The reason why network providers are taking this direction is clear: Secure networking is the cornerstone for successful digital transformation in companies, institutions and industry. These new demands require integrated solutions for the reliable and secure configuration, management and protection of complex network architectures equipped with WAN, LAN and WLAN.
Security from Routers & Co.
In principle, a wide range of security functions are in the DNA of Wi-Fi access points, switches, and the like. Professional routers provide not only high availability. They also ensure that data traffic between locations is securely protected from unauthorized third parties, for example by using IKEv2-IPSec VPN.
Business switches also offer security features such as network isolation by means of a virtual local area networks (VLAN).
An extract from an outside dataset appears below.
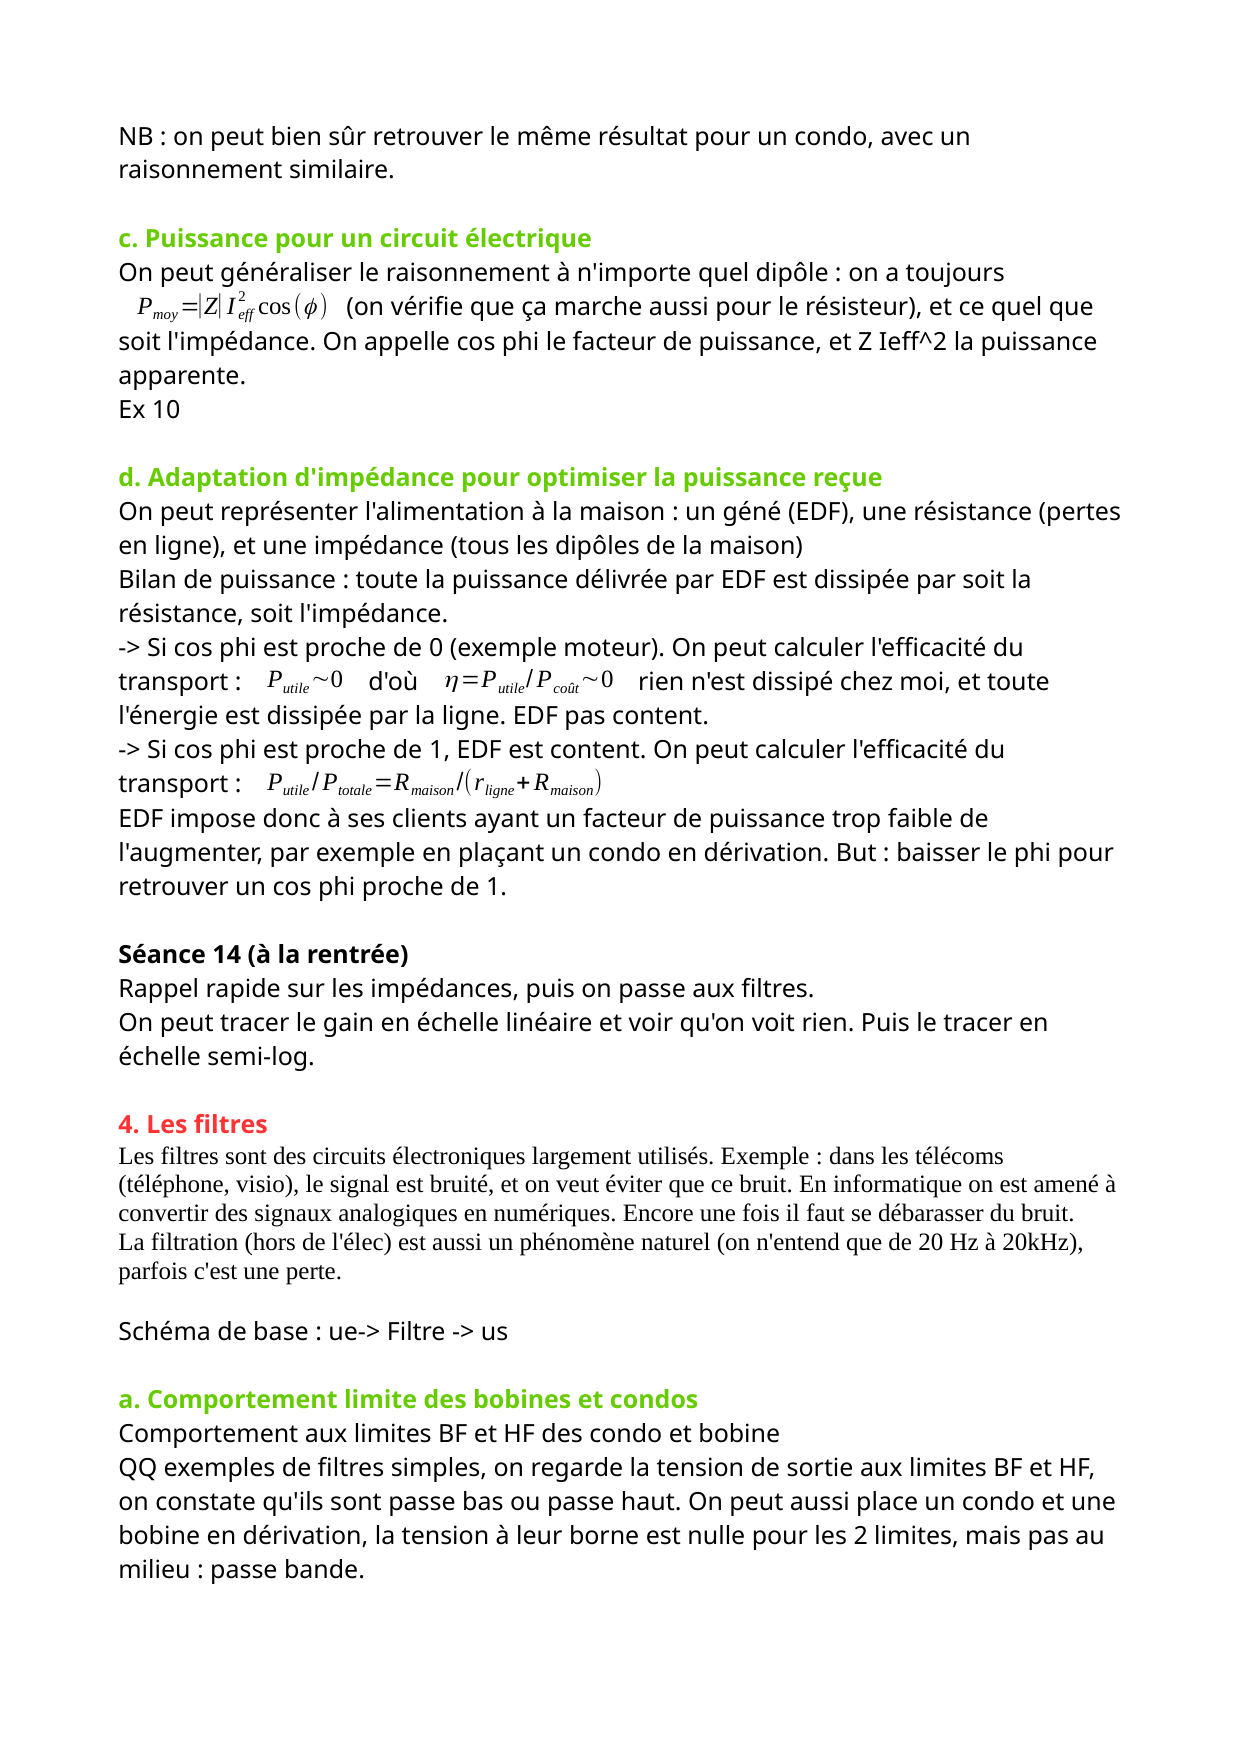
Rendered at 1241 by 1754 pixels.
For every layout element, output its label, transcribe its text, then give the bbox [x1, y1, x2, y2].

Subnetworks that are logically separated from one another allow external service providers to be integrated into the company network without them being able to access sensitive internal information.
Wireless LANs should, as a minimum, be operated with encryption such as with WPA3 or, better still, with individual Wi-Fi passwords for each client by means of LEPS-U and LEPS-MAC. Secure user authentication according to IEEE 802.1X should also be an option.
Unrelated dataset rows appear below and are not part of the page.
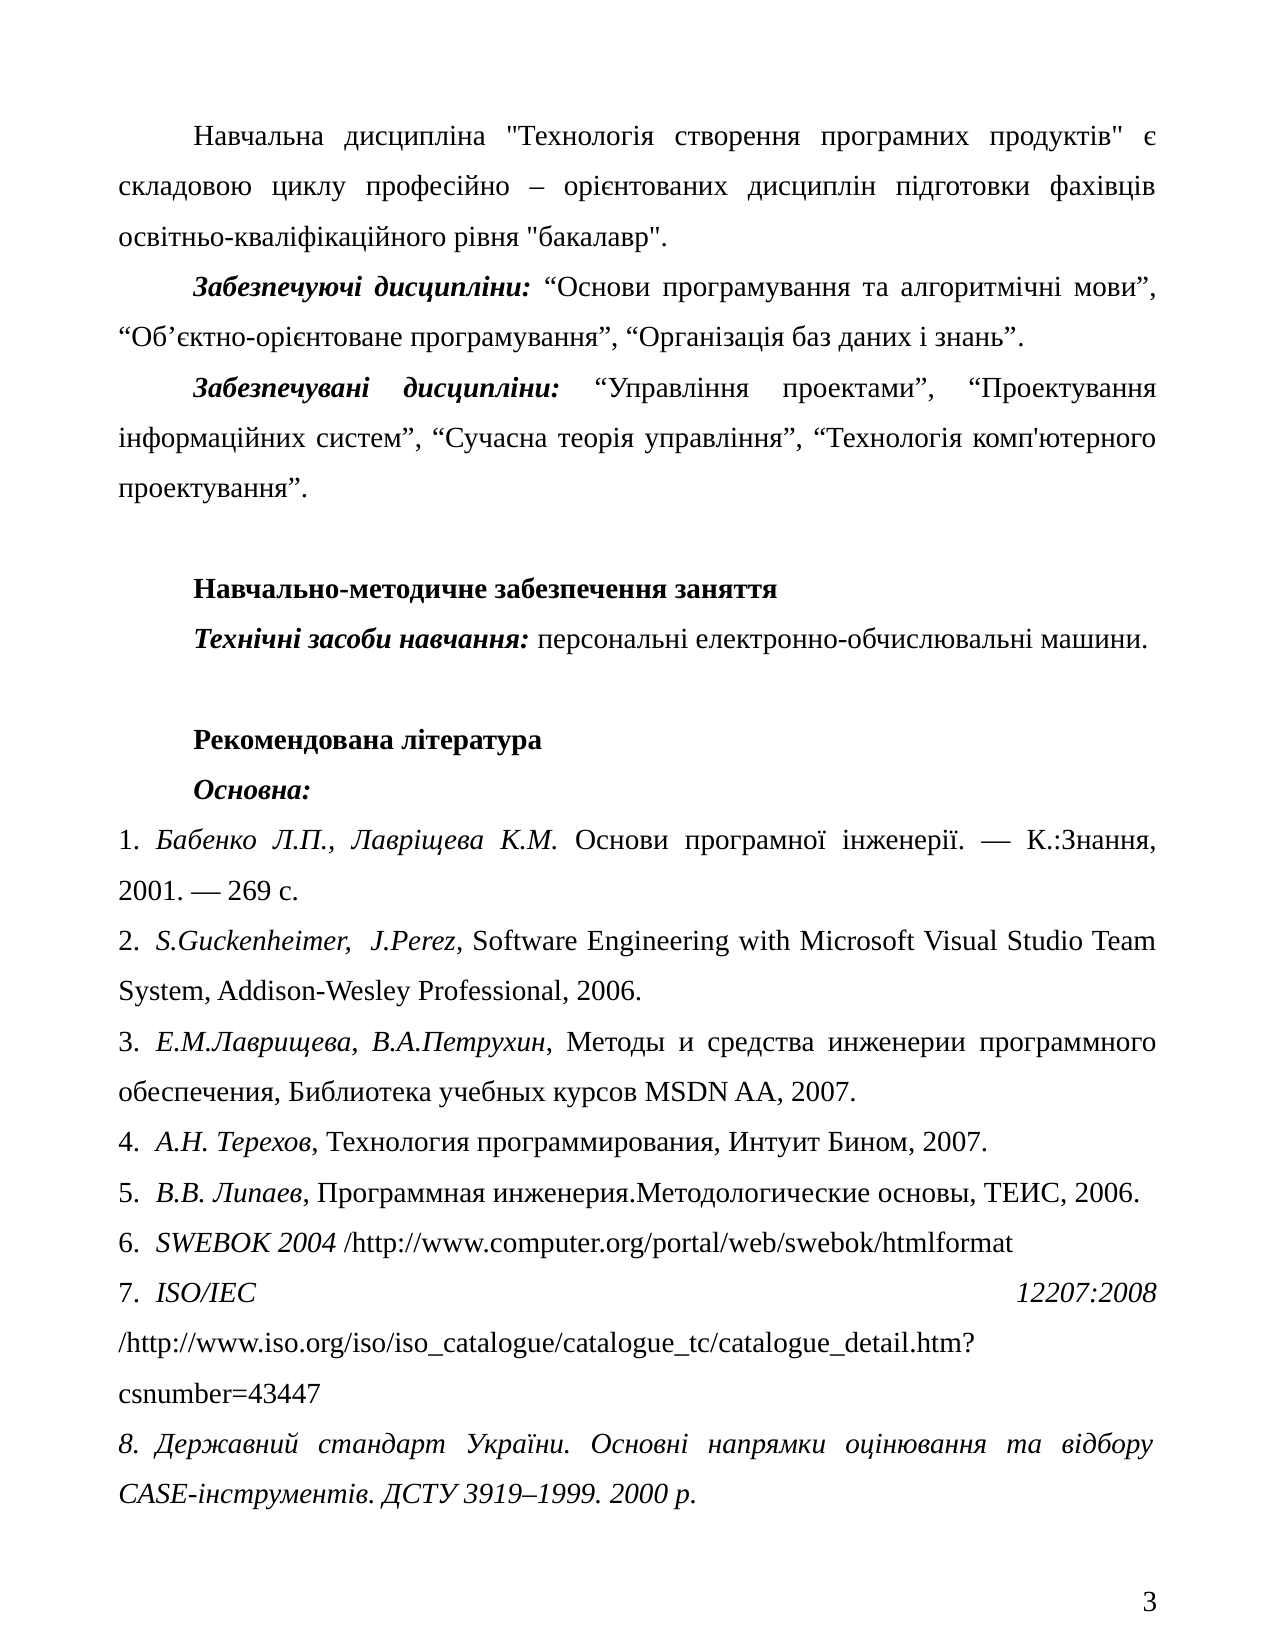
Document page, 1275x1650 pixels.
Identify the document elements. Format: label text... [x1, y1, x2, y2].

list ISO/IEC 12207:2008 /http://www.iso.org/iso/iso_catalogue/catalogue_tc/catalogue_detail.htm?csnumber=43447 [118, 1275, 1157, 1409]
text Забезпечуючі дисципліни: “Основи програмування та алгоритмічні мови”, “Об’єктно-орієнтоване програмування”, “Організація баз даних і знань”. [118, 269, 1157, 353]
list SWEBOK 2004 /http://www.computer.org/portal/web/swebok/htmlformat [118, 1225, 1157, 1258]
text Технічні засоби навчання: персональні електронно-обчислювальні машини. [118, 621, 1157, 655]
list В.В. Липаев, Программная инженерия.Методологические основы, ТЕИС, 2006. [118, 1175, 1157, 1208]
text Забезпечувані дисципліни: “Управління проектами”, “Проектування інформаційних систем”, “Сучасна теорія управління”, “Технологія комп'ютерного проектування”. [118, 370, 1157, 504]
list Е.М.Лаврищева, В.А.Петрухин, Методы и средства инженерии программного обеспечения, Библиотека учебных курсов MSDN AA, 2007. [118, 1024, 1157, 1108]
text Навчальна дисципліна "Технологія створення програмних продуктів" є складовою циклу професійно – орієнтованих дисциплін підготовки фахівців освітньо-кваліфікаційного рівня "бакалавр". [118, 118, 1157, 252]
list S.Guckenheimer, J.Perez, Software Engineering with Microsoft Visual Studio Team System, Addison-Wesley Professional, 2006. [118, 923, 1157, 1007]
list Бабенко Л.П., Лавріщева К.М. Основи програмної інженерії. — К.:Знання, 2001. — 269 с. [118, 822, 1157, 906]
list А.Н. Терехов, Технология программирования, Интуит Бином, 2007. [118, 1124, 1157, 1158]
text Рекомендована література [118, 722, 1157, 755]
text Навчально-методичне забезпечення заняття [118, 571, 1157, 604]
text Основна: [118, 772, 1157, 806]
list Державний стандарт України. Основні напрямки оцінювання та відбору CASE-iнструментiв. ДСТУ 3919–1999. 2000 р. [118, 1426, 1157, 1510]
The decision for or against security can already be made when selecting and configuring the basic network components.
A constant eye on security and compliance with the cloud
The best way to avoid losing sight of the complex network structures is to operate software-defined cloud solutions that offer a central platform for the automated control, monitoring and protection of entire networks. The LANCOM Management Cloud is comprehensive in covering the topics of SD-WAN, SD-LAN, SD-WLAN and SD-SECURITY.
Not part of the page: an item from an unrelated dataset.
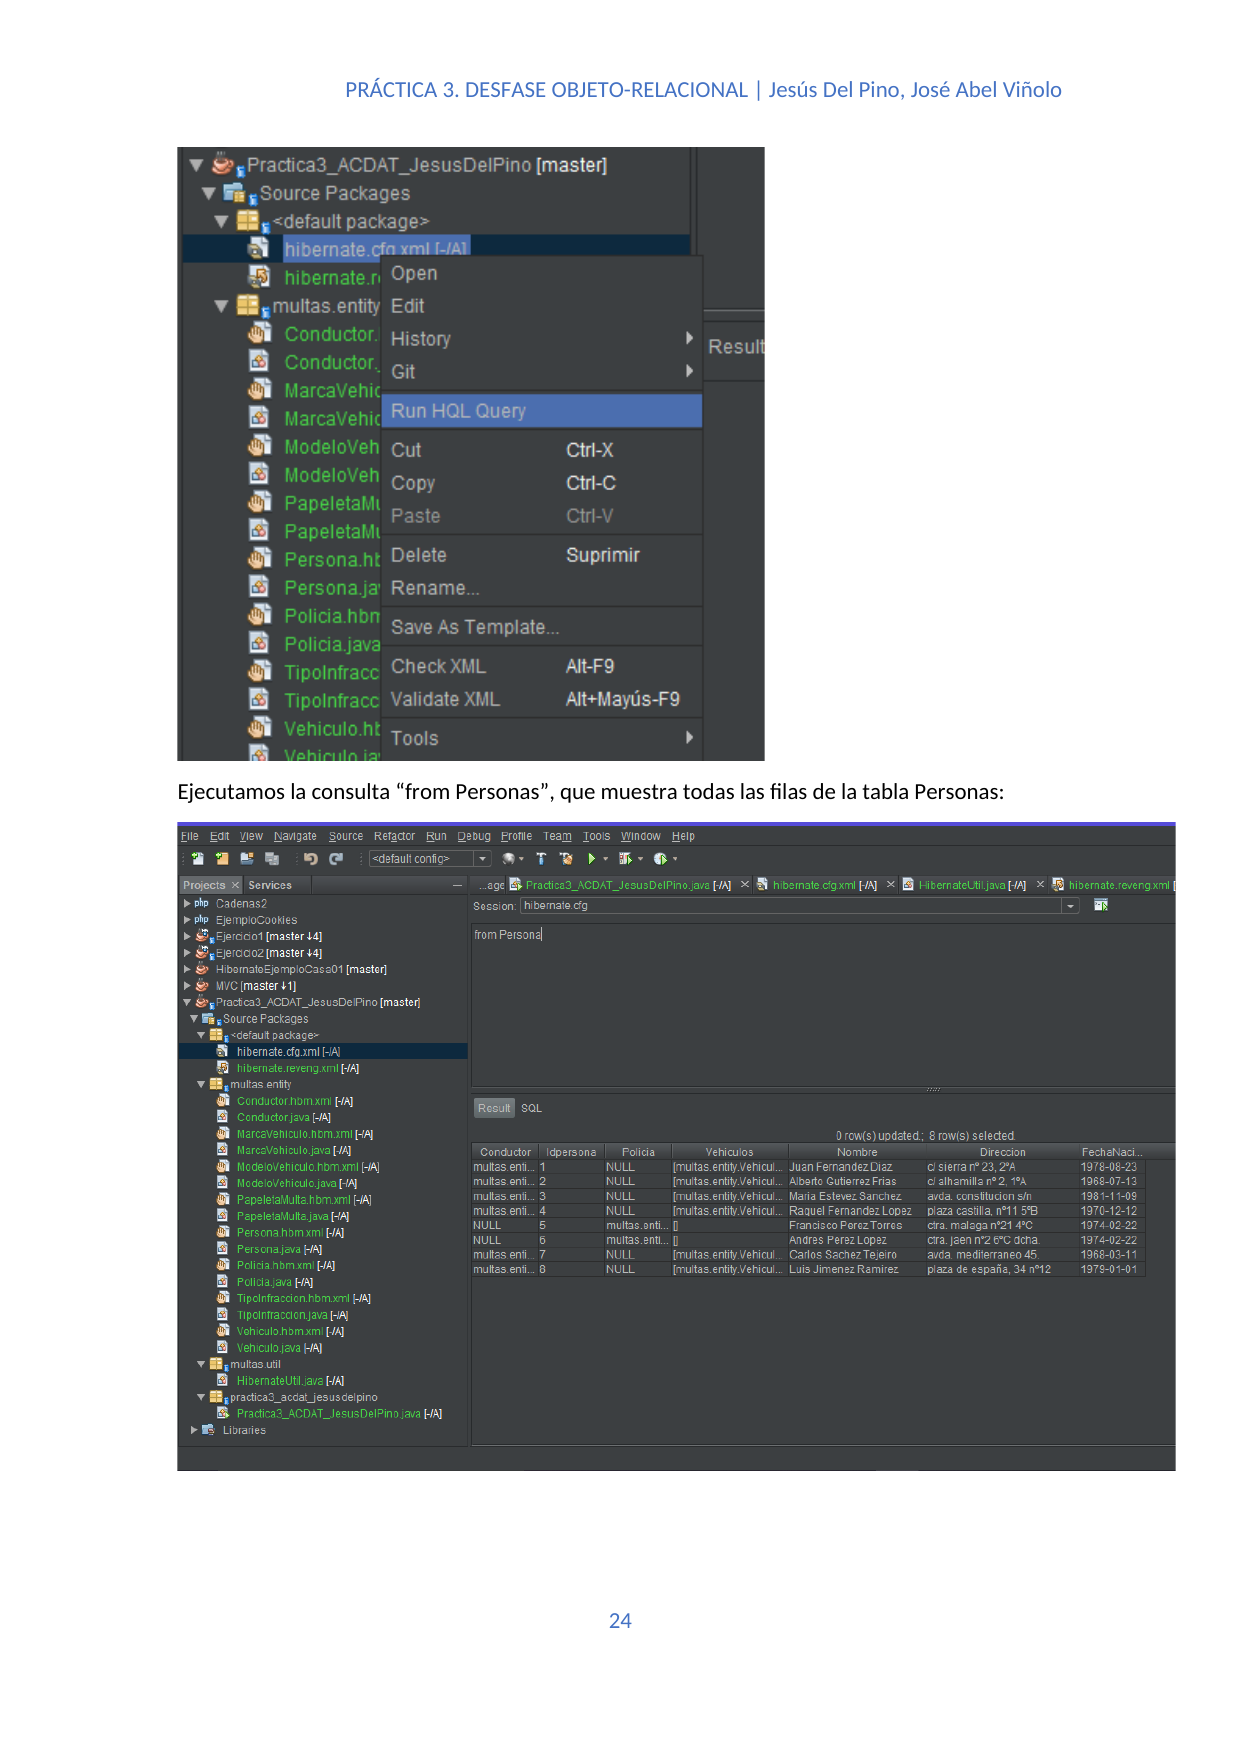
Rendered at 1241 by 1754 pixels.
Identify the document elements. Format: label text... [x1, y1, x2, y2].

text Ejecutamos la consulta “from Personas”, que muestra todas las filas de la tabla Personas: [177, 777, 1063, 805]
Until now, the challenge presented by conventional networks was; the larger and more complex they become, the harder it is to maintain and monitor their compliance. A simple and practical solution, available with the LMC, is an integrated Security & Compliance Dashboard that shows you—at a glance—whether the devices on the network are configured according to corporate security policies. The dashboard documents all external access attempts: This puts a quick stop to any unauthorized attempts.
UTM firewall: The right choice, come what may
For networks that are already well-secured and centrally managed, the ideal addition is a next-generation firewall featuring integrated and comprehensive protection against cyberattacks. A UTM firewall, such as the LANCOM R&S®Unified Firewalls, provides a one-stop security solution for the three areas of network security, web security, and mail security. A modern UTM firewall has a lot to offer, such as: SSL inspection, a technology that allows the firewall to analyze SSL encrypted traffic; or deep packet inspection that precisely classifies the network traffic of the protocols and applications used.
In addition to integrating conventional web and malware filters, new functions are based on AI technologies such as machine learning. The system automatically “trains” itself with each new file arriving in a controlled environment (“sandbox”) to detect previously unknown threats as quickly as possible (“zero-day protection”), which makes the protection increasingly comprehensive and precise.
Integrated solutions for higher security
So the picture is becoming clear: it’s time to focus on integrated network solutions! Complex scenarios require protection from “outside” attacks as well as from security risks due to incorrect or missing configurations. Network and security form synergies that complement each other to perfection. The approach is exemplified by LANCOM Unified Security: Bringing together what belongs together.